Frank was taking photographs with his phone from his hiding spot, “My brother will love this,” he chuckled.

The garage owner noticed liquid seeping under the car, “Christ, that’s a lot of water coming from the air-con?”

“Oh, no,” he could smell petrol. He rushed to the nozzle.

He grabbed the handle and pull as he might it would not budge. Frank laughed as his final adaption proved to be a great success. The tanks were still filling. 

Frank’s phone was now taking video shots as he edged closed. A cigarette hung loosely from his mouth.

The business owner had not noticed him walking towards his car. He was pulling and twisting at the disobedient nozzle.

“Haven’t you finished yet?” Frank shouted.

Fear smacked the petrol man like police truncheon to the teeth, “Put that cigarette out!” he wailed, the split liquid soaked his flip-flops, panic took hold of the man as he held the nozzle to stop him toppling backwards. 

“What’s the matter,” Frank started speaking as the cigarette bounced loosely lip to lip before it fell.
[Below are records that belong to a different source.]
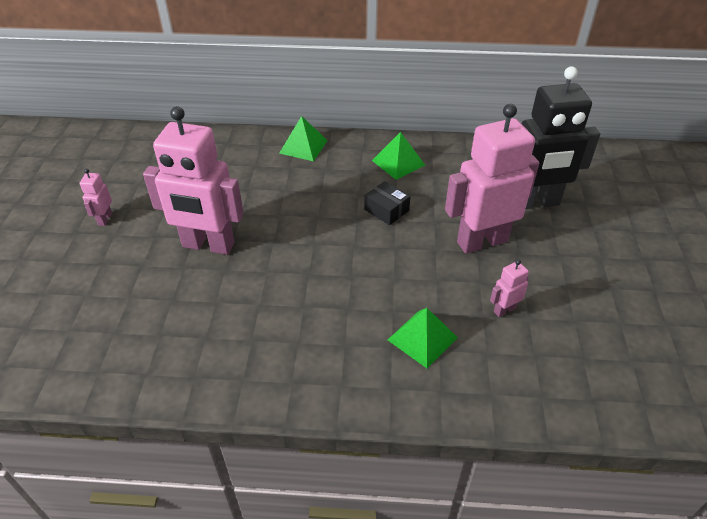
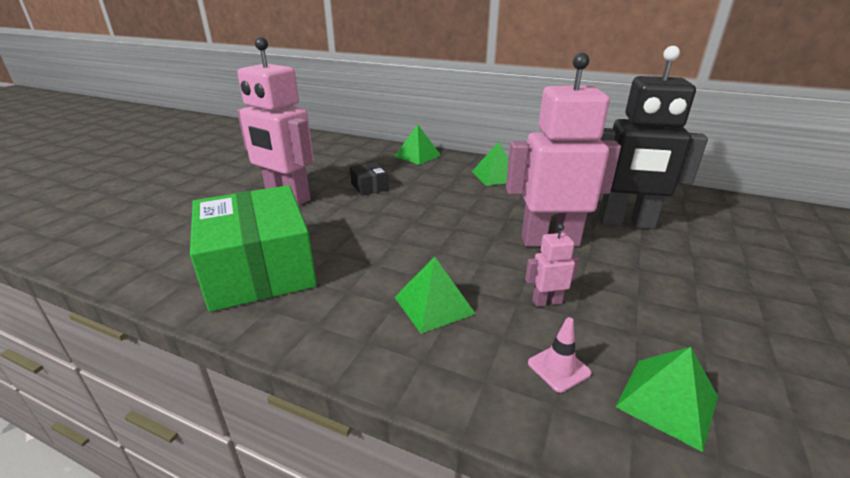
camera: 20 degrees right, 15 degrees down
(105, 219) = (227, 171): pink robot -> none
(250, 343) = (259, 268): none -> green box
(386, 210) = (463, 203): black box -> black box (369, 187)
(534, 368) = (558, 368): none -> pink traffic cone
(607, 372) = (667, 401): none -> green pyramid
Frank moved to catch it, before quickly snatching his hands away from the heat. The glowing tobacco hit Frank’s shirt front before sparking its way to the concrete.

The petrol station owner turned away like a prima ballerina, before tripping his way between pumps, past his office door and leaping into the bushes beyond hands on head.

The cigarette turned from explosive danger to damp squib; it fizzled to nothing in the puddle.

Frank struggled to control his wobbling girth as he roared. Tears of laughter splattered his scorched shirt. He bent down and turned off the water main, and disconnected the water pipe from the semi-hidden petrol tube and left it hanging.

He left his car where it was. “There was water in the petrol before, now there is petrol in the water.” He chuckled as he walked home, checking his videos. “Enjoy bro,” he added to the comments.